++++ PAGE TEXT

Sliding Window Minimum

February 22, 2011

We start with a function that creates a random input list:

(define (make-sequence len symb) (map (lambda (x) (randint symb)) (make-list len #f)))

For instance, (make-sequence 25 10) will produce a list of 25 non-negative integers less than 10:

> (make-sequence 25 10) (5 4 9 3 3 0 8 5 9 8 7 4 9 3 8 4 4 9 3 9 2 4 0 1 0)

The slow algorithm recomputes the minimum at each position of the window:

(define (slow-swm k vs) (let loop ((vs vs) (len (- (length vs) k -1)) (zs '())) (if (zero? len) (reverse zs) (loop (cdr vs) (- len 1) (cons (apply min (take k vs)) zs)))))

Here’s an example:

> (slow-swm 3 '(4 3 2 1 5 7 6 8 9)) (2 1 1 1 5 6 6)

Now we begin our look at the fast algorithm by computing the initial queue:

(define (right-most v vs) (let loop ((pos (- (length vs) 1)) (vs (reverse vs))) (if (= v (car vs)) pos (loop (- pos 1) (cdr vs)))))

++++++++
++++ INFORMATION SHOWN

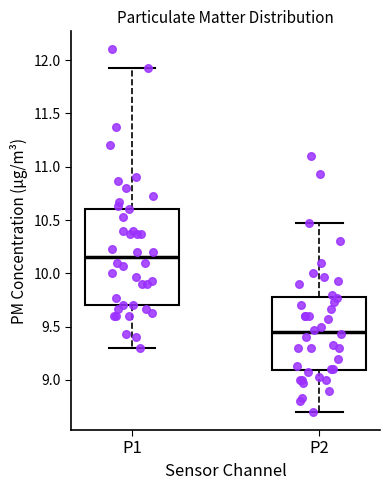

Where does the upper whisker of the box for P2 end on the y-axis? The values are not printed on the chart, so give them approximately, as read against the axis.

10.45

++++++++

**INSTRUCTIONS**
1. Answer these questions about the sliding window minimum text:
(a) What does the slow algorithm recompute at each position of the window?
(b) What output is shown for the call (slow-swm 3 '(4 3 2 1 5 7 6 8 9))?
(c) What date appears on the page?
2. From the sliding window minimum text, return verbatim the stretch from "For instance, (make-sequence" through "1 1 1 5 6 6)".

**RESPONSES TO THE EXERCISE**
1.
(a) The minimum.
(b) (2 1 1 1 5 6 6)
(c) February 22, 2011.

2.
For instance, (make-sequence 25 10) will produce a list of 25 non-negative integers less than 10:

> (make-sequence 25 10) (5 4 9 3 3 0 8 5 9 8 7 4 9 3 8 4 4 9 3 9 2 4 0 1 0)

The slow algorithm recomputes the minimum at each position of the window:

(define (slow-swm k vs) (let loop ((vs vs) (len (- (length vs) k -1)) (zs '())) (if (zero? len) (reverse zs) (loop (cdr vs) (- len 1) (cons (apply min (take k vs)) zs)))))

Here’s an example:

> (slow-swm 3 '(4 3 2 1 5 7 6 8 9)) (2 1 1 1 5 6 6)